### Entries supplied
· · · · ·

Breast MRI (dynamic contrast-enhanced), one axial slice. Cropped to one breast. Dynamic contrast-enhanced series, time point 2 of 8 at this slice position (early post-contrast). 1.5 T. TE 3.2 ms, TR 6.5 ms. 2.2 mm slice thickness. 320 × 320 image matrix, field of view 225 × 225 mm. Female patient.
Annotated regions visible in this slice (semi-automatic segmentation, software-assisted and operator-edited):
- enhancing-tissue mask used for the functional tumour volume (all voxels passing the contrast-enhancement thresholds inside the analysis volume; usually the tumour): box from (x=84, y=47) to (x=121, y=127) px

· · · · ·

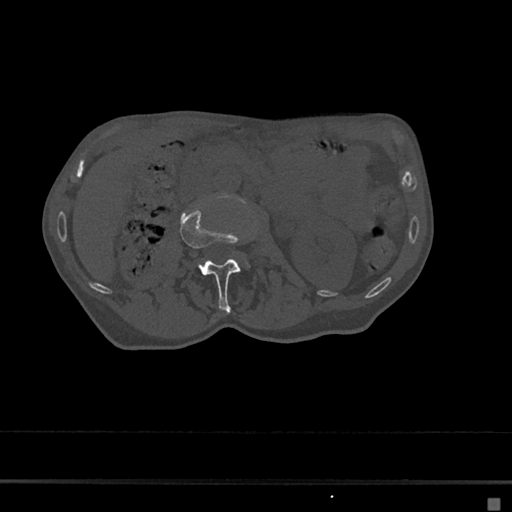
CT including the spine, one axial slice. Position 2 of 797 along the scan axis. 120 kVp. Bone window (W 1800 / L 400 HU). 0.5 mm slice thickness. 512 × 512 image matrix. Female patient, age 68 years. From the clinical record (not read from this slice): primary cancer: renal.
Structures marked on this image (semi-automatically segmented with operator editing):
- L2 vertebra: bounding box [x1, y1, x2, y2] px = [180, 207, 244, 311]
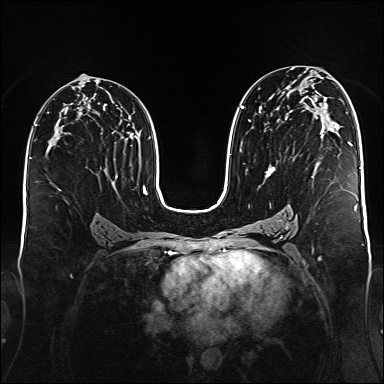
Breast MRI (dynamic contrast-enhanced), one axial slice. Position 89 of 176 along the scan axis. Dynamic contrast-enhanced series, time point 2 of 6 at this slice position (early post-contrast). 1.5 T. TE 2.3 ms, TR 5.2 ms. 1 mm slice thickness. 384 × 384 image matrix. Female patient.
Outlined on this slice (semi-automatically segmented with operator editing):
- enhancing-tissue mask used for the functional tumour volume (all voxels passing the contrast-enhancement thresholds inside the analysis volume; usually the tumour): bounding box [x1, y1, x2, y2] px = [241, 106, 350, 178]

· · · · ·

### Action item
Please give an exact copy of the lines above, beginning with the line containing "matrix. Female patient." and running through the line containing "Outlined on this", and of no other lines.

### Exercise response
Breast MRI (dynamic contrast-enhanced), one axial slice. Position 89 of 176 along the scan axis. Dynamic contrast-enhanced series, time point 2 of 6 at this slice position (early post-contrast). 1.5 T. TE 2.3 ms, TR 5.2 ms. 1 mm slice thickness. 384 × 384 image matrix. Female patient.
Outlined on this slice (semi-automatically segmented with operator editing):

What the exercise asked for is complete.